Numerical simulations showing how the norm gap between the Muon and RMNP descent directions decays as n increases for several fixed values of m. — Figure 1. For multiple fixed values of $m$, both norms decay at approximately the $n^{-1/2}$ rate.

$m = 3$:

$n$	$\mathbb{E}\|\Delta\|_{\mathrm{op}}$	$\mathbb{E}\|\Delta\|_F$
50	0.122	0.157
100	0.087	0.113
200	0.060	0.079
500	0.040	0.052
1000	0.026	0.034
2000	0.019	0.025
5000	0.012	0.016
10000	0.009	0.011
20000	0.006	0.008

$m = 5$:

$n$	$\mathbb{E}\|\Delta\|_{\mathrm{op}}$	$\mathbb{E}\|\Delta\|_F$
50	0.221	0.312
100	0.154	0.220
200	0.109	0.156
500	0.068	0.098
1000	0.047	0.068
2000	0.033	0.048
5000	0.021	0.031
10000	0.015	0.022
20000	0.011	0.015

$m = 10$:

$n$	$\mathbb{E}\|\Delta\|_{\mathrm{op}}$	$\mathbb{E}\|\Delta\|_F$
50	0.378	0.680
100	0.266	0.480
200	0.185	0.334
500	0.116	0.211
1000	0.083	0.149
2000	0.058	0.105
5000	0.037	0.067
10000	0.026	0.047
20000	0.018	0.033

$m = 20$:

$n$	$\mathbb{E}\|\Delta\|_{\mathrm{op}}$	$\mathbb{E}\|\Delta\|_F$
50	0.589	1.426
100	0.412	0.994
200	0.288	0.694
500	0.181	0.436
1000	0.128	0.308
2000	0.090	0.218
5000	0.057	0.138
10000	0.040	0.097
20000	0.029	0.069

6.3 Conclusion

For each fixed $m$, both norms are parallel to the reference line $1/\sqrt n$ in log-log coordinates, verifying

\[\mathbb{E}\|\Delta\|_{\mathrm{op}} = \Theta(1/\sqrt n),\qquad \mathbb{E}\|\Delta\|_F = \Theta(1/\sqrt n).\]

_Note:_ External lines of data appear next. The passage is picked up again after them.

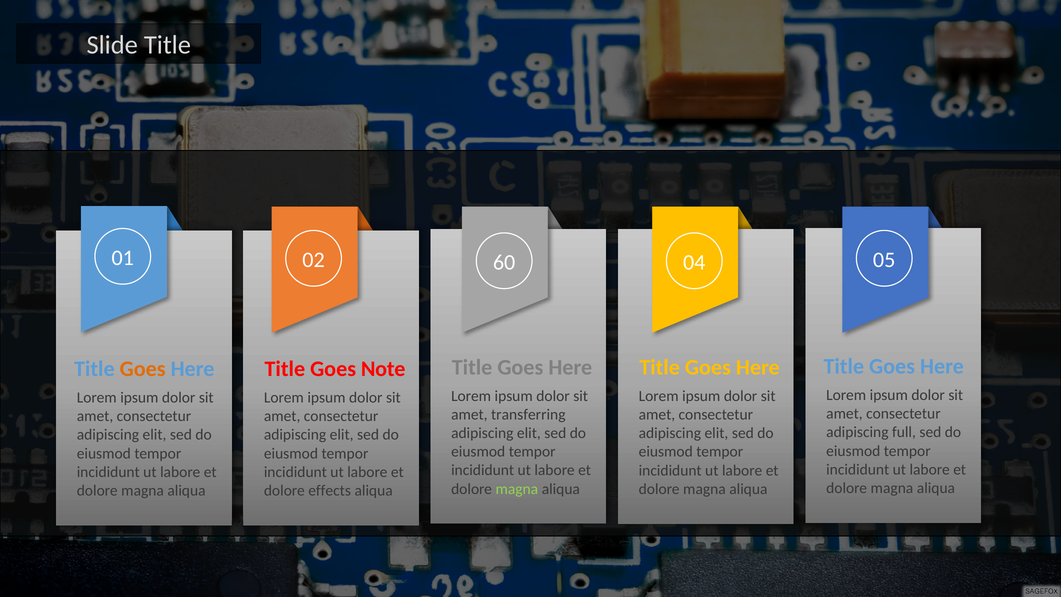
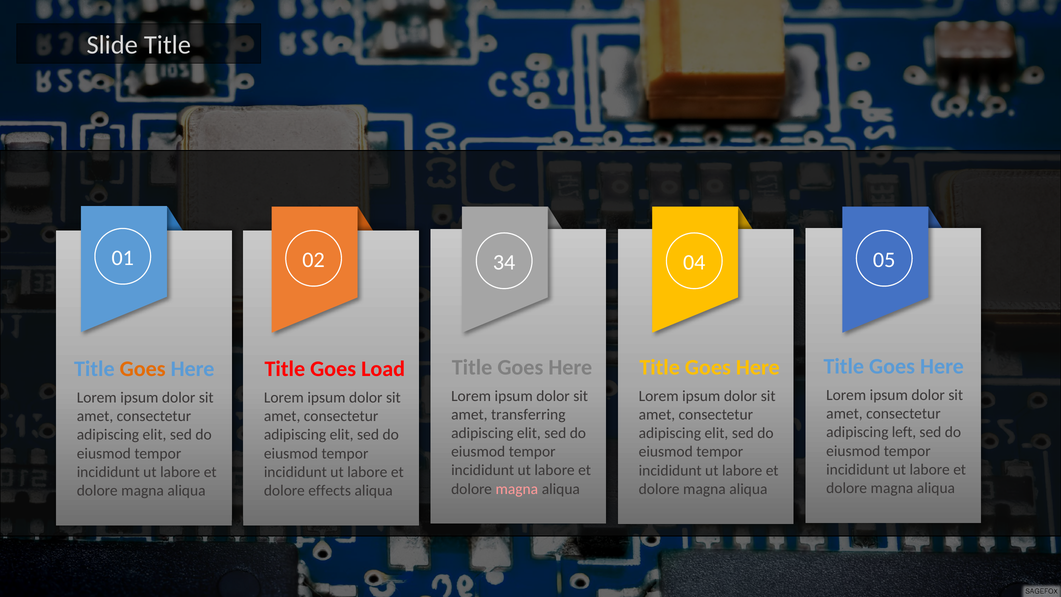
60: 60 -> 34
Note: Note -> Load
full: full -> left
magna at (517, 489) colour: light green -> pink
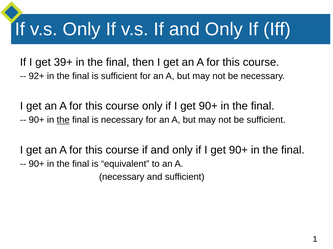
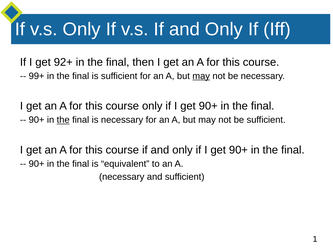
39+: 39+ -> 92+
92+: 92+ -> 99+
may at (201, 76) underline: none -> present
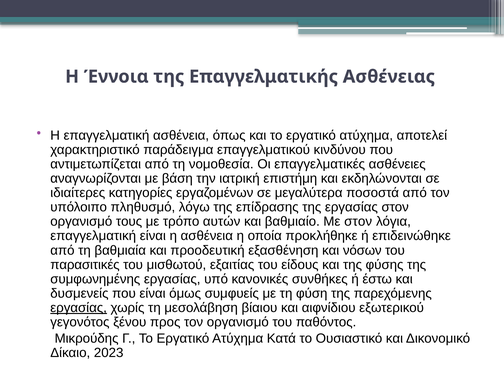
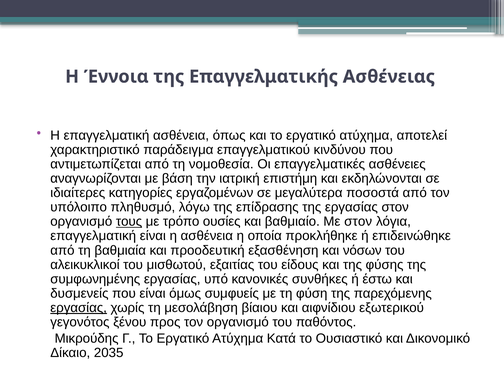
τους underline: none -> present
αυτών: αυτών -> ουσίες
παρασιτικές: παρασιτικές -> αλεικυκλικοί
2023: 2023 -> 2035
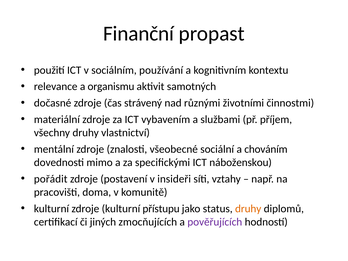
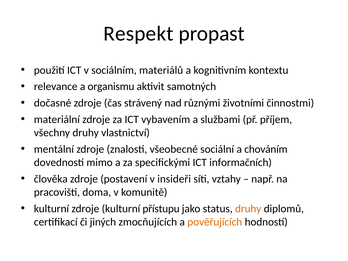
Finanční: Finanční -> Respekt
používání: používání -> materiálů
náboženskou: náboženskou -> informačních
pořádit: pořádit -> člověka
pověřujících colour: purple -> orange
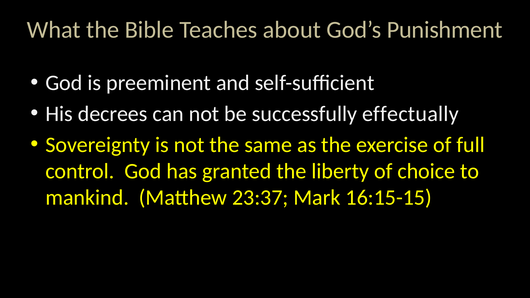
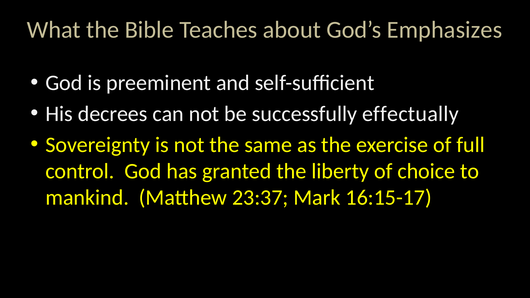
Punishment: Punishment -> Emphasizes
16:15-15: 16:15-15 -> 16:15-17
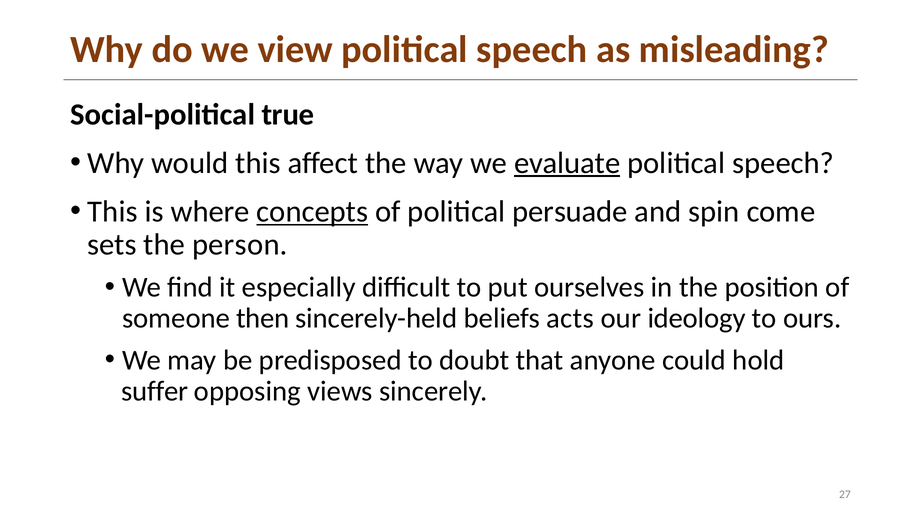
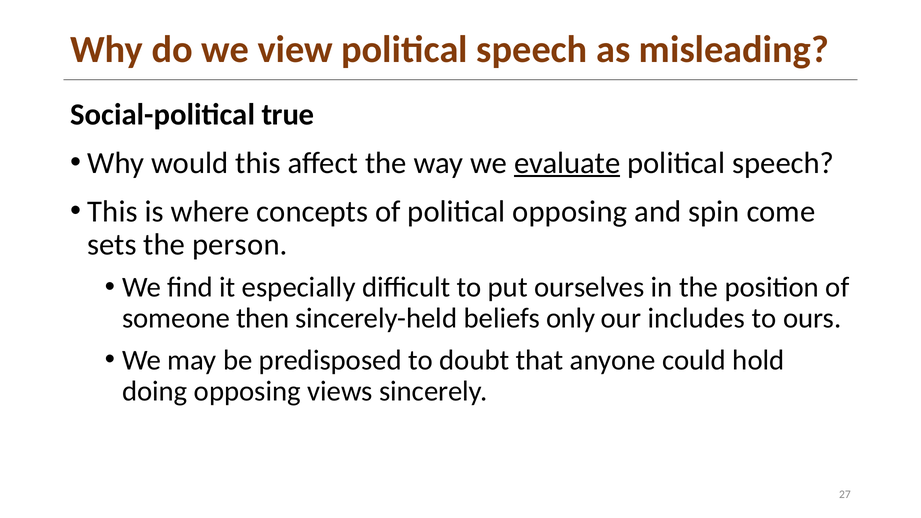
concepts underline: present -> none
political persuade: persuade -> opposing
acts: acts -> only
ideology: ideology -> includes
suffer: suffer -> doing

The curves for different values of $m$ are themselves parallel to one another, with the same slope $-1/2$ and only different constant factors. This further confirms that the asymptotic regime of “fixed $m$, $n\to\infty$” is independent of the particular value of $m$.

The experimental results match the theoretical prediction exactly.